Partage des tâches, accès aux données et gouvernance

Les discussions portent d’abord sur les caractéristiques du futur avion : sa taille, ses performances, sa capacité éventuelle à être navalisé sachant que la France est le seul partenaire du programme à disposer d’un porte-avions. Mais le véritable point de tension est industriel.

Le premier pilier du programme oppose Dassault Aviation, détenteur d’un savoir-faire stratégique en matière d’avions de combat, à Airbus Defence & Space, présent en Allemagne et en Espagne. En toile de fond : le partage des tâches, l’accès aux données sensibles et la gouvernance du programme.

Interrogée sur un « conflit » déclenché par la demande de Dassault de revoir le protocole de répartition industrielle, la ministre refuse le terme. « Nous sommes dans des discussions entre industriels, pas dans un conflit », insiste-t-elle.

L’arrivée de l’Espagne a complexifié une architecture initialement pensée pour deux partenaires. « Ce qui avait été conçu pour deux pays a évolué avec l’intégration d’un troisième. Aujourd’hui, vous discutez avec Dassault, Airbus Allemagne et Airbus Espagne. » Une configuration qui rend les équilibres plus délicats.

« La pire des choses… »

Paris se garde toutefois de désigner un responsable. « La pire des choses serait des invectives publiques entre industriels », prévient Catherine Vautrin, plaidant pour une reprise méthodique des discussions, notamment sur la question clé de l’architecture et du rôle d’architecte industriel du pilier aviation.

Si le pilier « avion » cristallise les tensions, d’autres volets avancent, notamment le cloud de combat.
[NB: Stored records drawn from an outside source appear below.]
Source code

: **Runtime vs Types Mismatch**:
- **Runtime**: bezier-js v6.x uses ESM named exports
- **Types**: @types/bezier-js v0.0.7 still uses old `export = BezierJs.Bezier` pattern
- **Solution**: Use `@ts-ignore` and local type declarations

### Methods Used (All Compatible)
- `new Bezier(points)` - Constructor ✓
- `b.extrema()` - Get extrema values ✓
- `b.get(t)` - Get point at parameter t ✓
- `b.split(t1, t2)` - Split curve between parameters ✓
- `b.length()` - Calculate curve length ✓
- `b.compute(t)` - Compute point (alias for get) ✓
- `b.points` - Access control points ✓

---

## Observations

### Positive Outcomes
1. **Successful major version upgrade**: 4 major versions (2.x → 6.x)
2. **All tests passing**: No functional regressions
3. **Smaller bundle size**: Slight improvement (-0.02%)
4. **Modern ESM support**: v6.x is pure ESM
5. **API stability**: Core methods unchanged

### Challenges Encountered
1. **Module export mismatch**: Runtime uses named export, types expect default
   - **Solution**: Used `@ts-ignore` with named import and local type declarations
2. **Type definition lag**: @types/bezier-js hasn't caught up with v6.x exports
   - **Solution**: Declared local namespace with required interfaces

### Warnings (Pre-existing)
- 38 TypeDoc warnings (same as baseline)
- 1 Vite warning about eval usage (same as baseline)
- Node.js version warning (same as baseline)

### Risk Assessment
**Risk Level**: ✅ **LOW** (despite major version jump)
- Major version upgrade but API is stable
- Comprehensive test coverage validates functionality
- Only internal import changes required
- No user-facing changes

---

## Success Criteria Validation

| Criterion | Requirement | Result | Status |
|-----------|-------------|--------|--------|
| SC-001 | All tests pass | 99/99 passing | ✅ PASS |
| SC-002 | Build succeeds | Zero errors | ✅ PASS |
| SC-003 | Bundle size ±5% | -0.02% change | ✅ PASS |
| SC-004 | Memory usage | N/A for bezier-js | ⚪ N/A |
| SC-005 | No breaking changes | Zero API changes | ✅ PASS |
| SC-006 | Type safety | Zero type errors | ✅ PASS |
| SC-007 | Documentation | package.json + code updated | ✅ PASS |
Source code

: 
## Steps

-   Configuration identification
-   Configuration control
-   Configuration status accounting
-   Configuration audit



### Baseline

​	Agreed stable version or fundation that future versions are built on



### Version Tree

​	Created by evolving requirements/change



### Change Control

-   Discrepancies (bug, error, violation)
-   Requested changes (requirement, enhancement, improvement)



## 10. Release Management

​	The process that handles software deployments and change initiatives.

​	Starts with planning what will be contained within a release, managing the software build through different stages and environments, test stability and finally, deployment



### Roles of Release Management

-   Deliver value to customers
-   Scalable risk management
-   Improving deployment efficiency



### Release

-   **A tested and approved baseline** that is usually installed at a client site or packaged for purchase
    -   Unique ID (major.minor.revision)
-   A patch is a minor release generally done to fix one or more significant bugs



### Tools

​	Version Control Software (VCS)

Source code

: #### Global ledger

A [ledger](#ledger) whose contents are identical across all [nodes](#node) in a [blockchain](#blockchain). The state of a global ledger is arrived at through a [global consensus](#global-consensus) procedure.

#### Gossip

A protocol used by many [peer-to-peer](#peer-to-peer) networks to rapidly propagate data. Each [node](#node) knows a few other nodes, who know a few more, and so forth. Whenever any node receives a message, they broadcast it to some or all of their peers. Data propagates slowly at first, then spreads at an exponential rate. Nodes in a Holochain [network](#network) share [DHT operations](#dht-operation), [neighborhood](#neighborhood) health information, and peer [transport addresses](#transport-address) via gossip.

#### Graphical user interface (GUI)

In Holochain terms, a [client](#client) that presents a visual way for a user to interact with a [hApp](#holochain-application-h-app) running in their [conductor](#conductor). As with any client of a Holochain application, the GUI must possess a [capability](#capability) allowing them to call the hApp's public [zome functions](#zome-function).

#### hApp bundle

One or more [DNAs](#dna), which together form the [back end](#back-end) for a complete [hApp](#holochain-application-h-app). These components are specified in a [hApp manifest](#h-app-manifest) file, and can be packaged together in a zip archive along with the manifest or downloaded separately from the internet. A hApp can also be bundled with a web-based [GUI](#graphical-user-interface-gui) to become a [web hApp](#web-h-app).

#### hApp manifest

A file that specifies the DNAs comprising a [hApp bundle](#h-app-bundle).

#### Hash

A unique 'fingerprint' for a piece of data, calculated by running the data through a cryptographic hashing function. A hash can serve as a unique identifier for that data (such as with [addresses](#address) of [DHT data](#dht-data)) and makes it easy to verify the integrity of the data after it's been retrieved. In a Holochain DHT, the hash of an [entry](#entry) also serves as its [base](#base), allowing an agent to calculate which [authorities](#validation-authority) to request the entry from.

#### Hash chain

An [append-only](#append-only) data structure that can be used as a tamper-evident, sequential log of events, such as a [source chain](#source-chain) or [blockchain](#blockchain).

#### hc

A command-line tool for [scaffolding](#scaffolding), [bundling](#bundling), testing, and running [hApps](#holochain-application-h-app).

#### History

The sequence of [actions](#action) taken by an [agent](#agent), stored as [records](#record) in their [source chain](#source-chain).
Pour la France, les enseignements des conflits récents sont sans ambiguïté : la supériorité militaire reposera sur l’interconnexion des plateformes et la maîtrise de la donnée.

« Nous avons un besoin impératif de ce cloud si nous voulons conserver une avance », souligne la ministre. Emmanuel Macron doit prochainement aborder le sujet avec le chancelier allemand, dans un contexte européen marqué par le réarmement général.

SCAF et MGCS : éviter la rupture capacitaire

Au-delà du SCAF, Paris lie étroitement le dossier à celui du MGCS, futur char franco-allemand destiné à remplacer les Leclerc et les Leopard.

L’échéance est claire : les Leclerc atteindront leur limite de service d’ici une décennie. « Nous ne pouvons pas nous permettre une rupture capacitaire », martèle Catherine Vautrin. Le même impératif vaut pour l’aviation de combat.

Derrière les débats techniques — évolution du Rafale au standard F5 ou véritable appareil de sixième génération — se dessine une question stratégique : quelle armée pour 2040 ? Et sur quels systèmes travailler pour 2050 ?

Pour Paris, la réponse impose deux exigences : clarifier rapidement l’architecture industrielle et tenir des délais compatibles avec les besoins opérationnels. À défaut, c’est la crédibilité même de l’autonomie stratégique européenne qui serait en jeu.